🤖 AI Summary
Addressing the dual challenges of “shadow bias”—caused by shadow interference in weed identification—and scarce labeled data in agricultural fields, this paper proposes a diagnosis-driven semi-supervised learning framework. First, interpretable analysis is employed to diagnose model misclassifications induced by shadows; then, an error-aware pseudo-labeling strategy is introduced to effectively leverage unlabeled data across ResNet, YOLO, and RF-DETR baselines. The approach significantly mitigates shadow bias while improving recall and robustness. On our custom agricultural dataset, it achieves a classification F1-score of 0.90 and detection mAP₅₀ of 0.82. Notably, it maintains strong performance under low-labeling budgets (e.g., <10% annotated samples), demonstrating practical viability for real-world deployment. This work delivers a cost-effective, reliable solution for precision agricultural spraying systems, bridging the gap between interpretability, data efficiency, and field applicability.
📝 Abstract
The automated management of invasive weeds is critical for sustainable agriculture, yet the performance of deep learning models in real-world fields is often compromised by two factors: challenging environmental conditions and the high cost of data annotation.

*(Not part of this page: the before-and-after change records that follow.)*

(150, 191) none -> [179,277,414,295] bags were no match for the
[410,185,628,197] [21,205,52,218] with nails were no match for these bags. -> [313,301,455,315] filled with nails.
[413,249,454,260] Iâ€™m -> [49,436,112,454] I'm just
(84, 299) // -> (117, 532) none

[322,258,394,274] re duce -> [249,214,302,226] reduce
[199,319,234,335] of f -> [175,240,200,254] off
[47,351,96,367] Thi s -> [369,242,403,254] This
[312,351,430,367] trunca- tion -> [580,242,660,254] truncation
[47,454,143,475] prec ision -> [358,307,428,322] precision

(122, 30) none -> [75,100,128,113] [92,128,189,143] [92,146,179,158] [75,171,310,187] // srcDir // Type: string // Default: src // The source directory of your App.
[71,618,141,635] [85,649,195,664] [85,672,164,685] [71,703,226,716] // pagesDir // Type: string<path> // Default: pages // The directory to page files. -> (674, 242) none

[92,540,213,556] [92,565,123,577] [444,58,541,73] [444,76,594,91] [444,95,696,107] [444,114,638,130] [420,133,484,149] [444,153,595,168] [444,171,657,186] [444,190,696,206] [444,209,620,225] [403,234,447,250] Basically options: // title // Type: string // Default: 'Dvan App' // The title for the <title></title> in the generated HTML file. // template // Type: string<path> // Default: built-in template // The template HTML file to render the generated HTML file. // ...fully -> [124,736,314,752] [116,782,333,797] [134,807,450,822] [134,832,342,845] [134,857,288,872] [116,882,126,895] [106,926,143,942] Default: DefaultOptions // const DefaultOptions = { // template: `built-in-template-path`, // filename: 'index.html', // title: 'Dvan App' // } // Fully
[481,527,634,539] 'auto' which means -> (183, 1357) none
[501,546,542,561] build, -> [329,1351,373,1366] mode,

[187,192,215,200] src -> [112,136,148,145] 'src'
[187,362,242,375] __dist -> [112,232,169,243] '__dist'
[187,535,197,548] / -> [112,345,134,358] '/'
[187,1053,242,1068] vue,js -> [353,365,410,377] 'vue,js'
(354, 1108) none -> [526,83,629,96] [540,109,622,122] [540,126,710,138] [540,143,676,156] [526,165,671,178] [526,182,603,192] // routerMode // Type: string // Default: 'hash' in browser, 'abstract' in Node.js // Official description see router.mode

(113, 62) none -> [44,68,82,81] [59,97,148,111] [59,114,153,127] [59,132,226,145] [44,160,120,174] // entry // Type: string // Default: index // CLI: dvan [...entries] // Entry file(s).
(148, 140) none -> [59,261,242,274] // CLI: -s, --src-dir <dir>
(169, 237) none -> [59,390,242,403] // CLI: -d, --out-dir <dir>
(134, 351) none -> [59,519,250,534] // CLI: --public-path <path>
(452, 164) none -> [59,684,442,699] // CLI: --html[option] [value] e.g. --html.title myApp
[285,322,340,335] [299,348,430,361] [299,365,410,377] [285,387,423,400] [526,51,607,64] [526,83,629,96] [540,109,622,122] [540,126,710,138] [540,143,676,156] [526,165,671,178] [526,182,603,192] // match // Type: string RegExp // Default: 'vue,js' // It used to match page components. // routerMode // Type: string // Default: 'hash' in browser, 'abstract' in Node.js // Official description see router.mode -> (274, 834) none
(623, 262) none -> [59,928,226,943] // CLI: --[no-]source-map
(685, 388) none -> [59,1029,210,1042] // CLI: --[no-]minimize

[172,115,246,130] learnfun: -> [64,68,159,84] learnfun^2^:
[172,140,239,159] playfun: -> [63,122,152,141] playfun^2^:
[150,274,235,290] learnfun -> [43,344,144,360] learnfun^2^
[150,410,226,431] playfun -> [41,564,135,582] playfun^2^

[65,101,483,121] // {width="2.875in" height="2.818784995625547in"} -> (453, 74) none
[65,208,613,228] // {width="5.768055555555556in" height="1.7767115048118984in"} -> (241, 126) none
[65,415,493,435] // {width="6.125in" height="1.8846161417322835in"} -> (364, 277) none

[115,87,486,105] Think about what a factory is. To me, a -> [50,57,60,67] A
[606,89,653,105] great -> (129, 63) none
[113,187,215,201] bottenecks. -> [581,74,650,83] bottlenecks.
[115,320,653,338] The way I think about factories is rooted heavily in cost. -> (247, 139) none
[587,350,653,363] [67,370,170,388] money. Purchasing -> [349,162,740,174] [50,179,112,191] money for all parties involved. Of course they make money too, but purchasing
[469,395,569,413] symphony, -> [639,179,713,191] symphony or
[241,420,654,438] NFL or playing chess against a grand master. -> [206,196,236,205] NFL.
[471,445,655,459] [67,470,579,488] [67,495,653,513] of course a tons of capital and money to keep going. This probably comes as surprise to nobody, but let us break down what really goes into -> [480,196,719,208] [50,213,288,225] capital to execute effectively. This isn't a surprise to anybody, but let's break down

This study tackles both issues through a diagnostic-driven, semi-supervised framework. Using a unique dataset of approximately 975 labeled and 10,000 unlabeled images of Guinea Grass in sugarcane, we first establish strong supervised baselines for classification (ResNet) and detection (YOLO, RF-DETR), achieving F1 scores up to 0.90 and mAP50 scores exceeding 0.82. Crucially, this foundational analysis, aided by interpretability tools, uncovered a pervasive "shadow bias," where models learned to misidentify shadows as vegetation. This diagnostic insight motivated our primary contribution: a semi-supervised pipeline that leverages unlabeled data to enhance model robustness. By training models on a more diverse set of visual information through pseudo-labeling, this framework not only helps mitigate the shadow bias but also provides a tangible boost in recall, a critical metric for minimizing weed escapes in automated spraying systems. To validate our methodology, we demonstrate its effectiveness in a low-data regime on a public crop-weed benchmark. Our work provides a clear and field-tested framework for developing, diagnosing, and improving robust computer vision systems for the complex realities of precision agriculture.